**WHAT IS REQUIRED:** Please reproduce these entries with every "series" swapped for "data series" and everything else unchanged, leaving out the pictures.
____
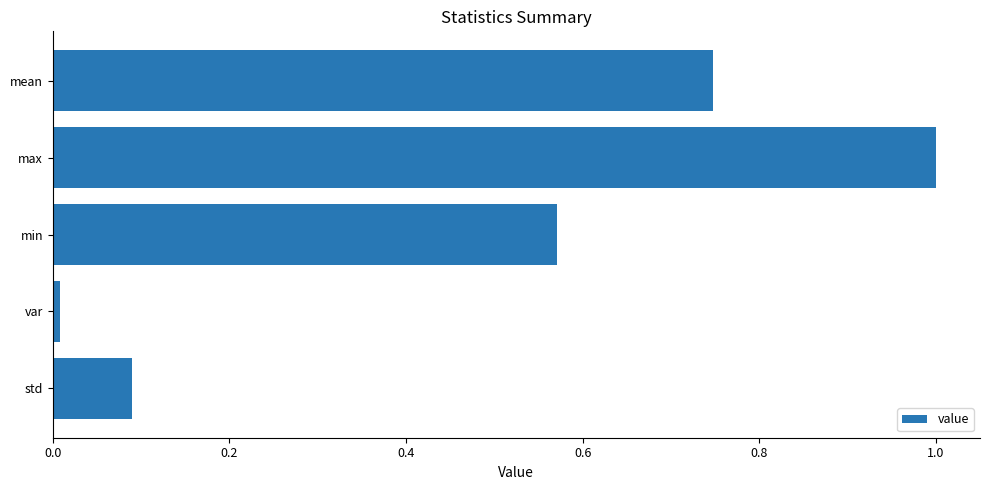

List the labels in order of value, largest first.

max, mean, min, std, var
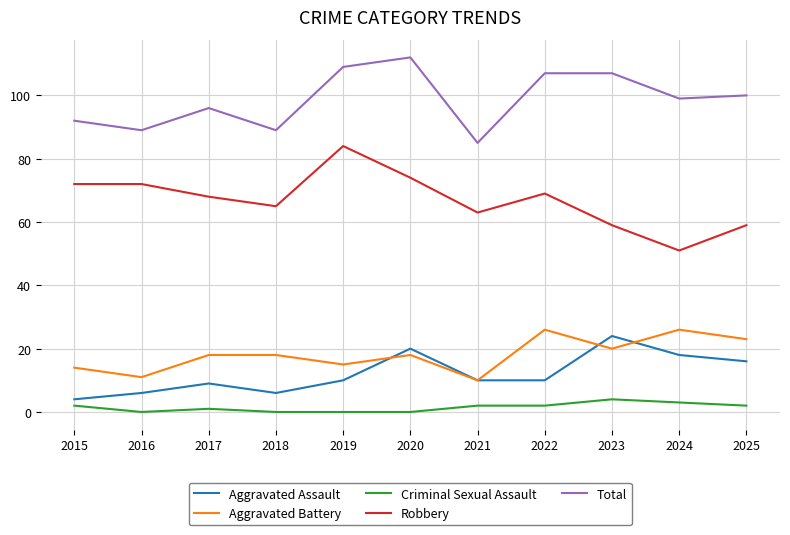

Between 2018 and 2019, which series saw the biggest shift?

Total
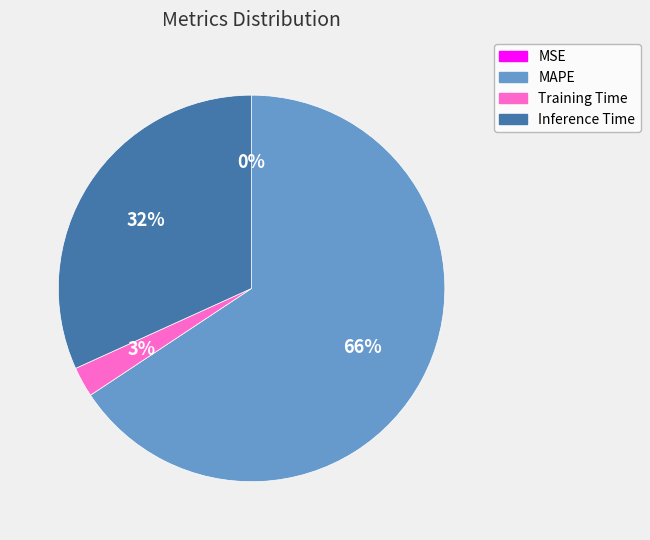

Which has a higher value, Inference Time or Training Time?

Inference Time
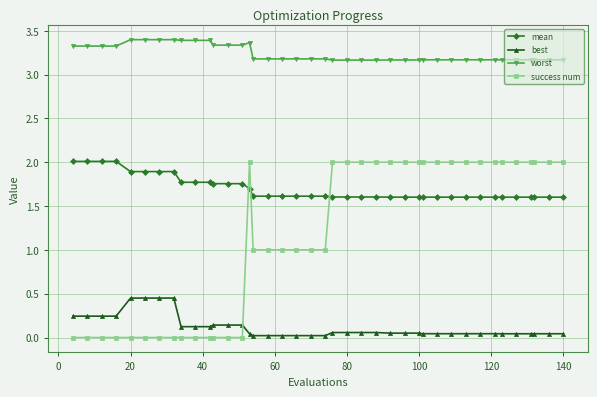

Which series has the largest total across all categories?

worst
____
**COMPLETED TASK:**
List the labels in order of value, largest first.

max, mean, min, std, var

Between 2018 and 2019, which data series saw the biggest shift?

Total

Which has a higher value, Inference Time or Training Time?

Inference Time

Which data series has the largest total across all categories?

worst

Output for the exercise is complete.